03 septembre 1949. James Cagney revient sur les écrans de Broadway dans un rôle de gangster pur et dur. Comment y résister ? Le passant cinéphile en est bien incapable et c’est avec bonheur qu’il pénètre dans la salle obscure du Stand, prêt à se confronter à la violence de White Heat.
Critique d’époque :
« Warner Brothers weren’t kidding when they put the title White Heat on the new James Cagney picture, which came to the Strand yesterday. They might have gone several points higher in the verbal caloric scale and still have understated the thermal intensity of this film. For the simple fact is that Mr. Cagney has made his return to a gangster role in one of the most explosive pictures that he or anyone has ever played.If that is inviting information to the cohorts of thriller fans, whose eagerness this reviewer can readily understand, let us soberly warn that White Heat is also a cruelly vicious film and that its impact upon the emotions of the unstable or impressionable is incalculable. That is an observation which might fairly be borne in mind by those who would exercise caution in supporting such matter on the screen.
For there is no blinking the obvious : the Warners have pulled all the stops in making this picture the acme of the gangster-prison film. They have crammed it with criminal complications – some of them old, some of them glittering new-pictured to technical perfection in a crisp documentary style. And Mr. Cagney has played it in a brilliantly graphic way, matching the pictorial vigor of his famous Public Enemy job.
Indeed, as the ruthless gang-leader in this furious and frightening account of train-robbery, prison-break, gang war and gun fighting with the police, Mr. Cagney achieves the fascination of a brilliant bull-fighter at work, deftly engaged in the business of doing violence with economy and grace. His movements are supple and electric, his words are as swift and sharp as swords and his whole manner carries the conviction of confidence, courage and power.
If you think Mr. Cagney looked brutal when he punched Mae Clark in the face with a ripe grapefruit in Public Enemy, you should see the sweet and loving things he does to handsome Virginia Mayo, who plays his low-grade wife in this film. Or you should scan the exquisite indifference with which he « lets a little air » into the trunk compartment of an auto in which is locked a treacherous « friend ».

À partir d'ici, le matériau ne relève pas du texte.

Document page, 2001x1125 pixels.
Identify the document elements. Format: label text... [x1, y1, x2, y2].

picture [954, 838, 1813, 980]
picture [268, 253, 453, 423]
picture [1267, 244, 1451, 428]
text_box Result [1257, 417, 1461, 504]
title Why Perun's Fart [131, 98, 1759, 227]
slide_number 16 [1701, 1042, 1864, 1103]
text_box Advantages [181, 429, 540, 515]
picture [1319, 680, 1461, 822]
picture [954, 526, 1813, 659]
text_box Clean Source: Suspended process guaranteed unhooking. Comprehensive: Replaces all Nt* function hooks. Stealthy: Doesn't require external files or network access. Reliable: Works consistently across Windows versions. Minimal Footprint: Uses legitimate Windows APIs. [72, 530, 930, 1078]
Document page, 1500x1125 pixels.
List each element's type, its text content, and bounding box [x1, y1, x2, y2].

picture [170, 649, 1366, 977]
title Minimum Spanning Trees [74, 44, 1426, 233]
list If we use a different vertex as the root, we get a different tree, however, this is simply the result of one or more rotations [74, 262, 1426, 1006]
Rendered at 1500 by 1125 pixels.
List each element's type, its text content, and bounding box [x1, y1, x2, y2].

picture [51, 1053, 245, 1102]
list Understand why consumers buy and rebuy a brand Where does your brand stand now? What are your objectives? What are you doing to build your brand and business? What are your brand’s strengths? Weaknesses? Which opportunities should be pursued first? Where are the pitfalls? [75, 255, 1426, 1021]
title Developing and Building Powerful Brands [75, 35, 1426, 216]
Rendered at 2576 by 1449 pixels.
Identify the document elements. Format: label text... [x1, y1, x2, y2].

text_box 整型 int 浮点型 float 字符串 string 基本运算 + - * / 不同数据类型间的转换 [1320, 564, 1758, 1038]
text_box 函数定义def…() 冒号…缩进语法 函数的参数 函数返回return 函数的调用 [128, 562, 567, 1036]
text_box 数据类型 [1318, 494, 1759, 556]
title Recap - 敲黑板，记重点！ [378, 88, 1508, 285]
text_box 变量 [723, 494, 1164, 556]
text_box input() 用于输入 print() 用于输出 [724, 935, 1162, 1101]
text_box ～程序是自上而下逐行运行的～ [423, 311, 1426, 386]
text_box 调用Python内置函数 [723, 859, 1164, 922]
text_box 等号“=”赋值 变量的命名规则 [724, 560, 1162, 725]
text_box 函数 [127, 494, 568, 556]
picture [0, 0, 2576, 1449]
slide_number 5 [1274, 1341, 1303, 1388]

And Mr. Cagney’s performance is not the only one in this film. Director Raoul Walsh has gathered vivid acting from his whole cast. Miss Mayo, in fact, is excellent as the gangster’s disloyal spouse – brassy, voluptuous and stupid to just the right degree. And Edmund O’Brien does a slick job as a Treasury Department T-man who gets next to the gang-boss in prison and works into a place of favor in his mob. Steve Cochran is ugly as an outlaw, John Archer is stout as a Treasury sleuth and Margaret Wycherly is darkly invidious as the gangster’s beloved old « ma ».
Perhaps her inclusion in the story is its weakest and most suspected point, for the notion of Mr. Cagney being a « mama’s boy » is slightly remote. And this motivation for his cruelty, as well as for his frequent howling fits, is convenient, perhaps, for novel action but not entirely convincing as truth.
However, impeccable veracity is not the first purpose of this film. It was made to excite and amuse people. And that it most certainly does« . Par Bosley Crowther pour le New York Times.
Bosley Crowther prévient son lectorat. White Heat n’est pas à mettre devant tous les yeux. La violence y est frontale, encore jamais vue. Il le considère comme une version XXL de Public Enemy et compatit pour la belle Virginia Mayo et, dans le cas présent, sa vie fictionnelle loin d’être une sinécure. White Heat a été fait, pour Bosley Crowther, pour exciter le public. Pari réussi.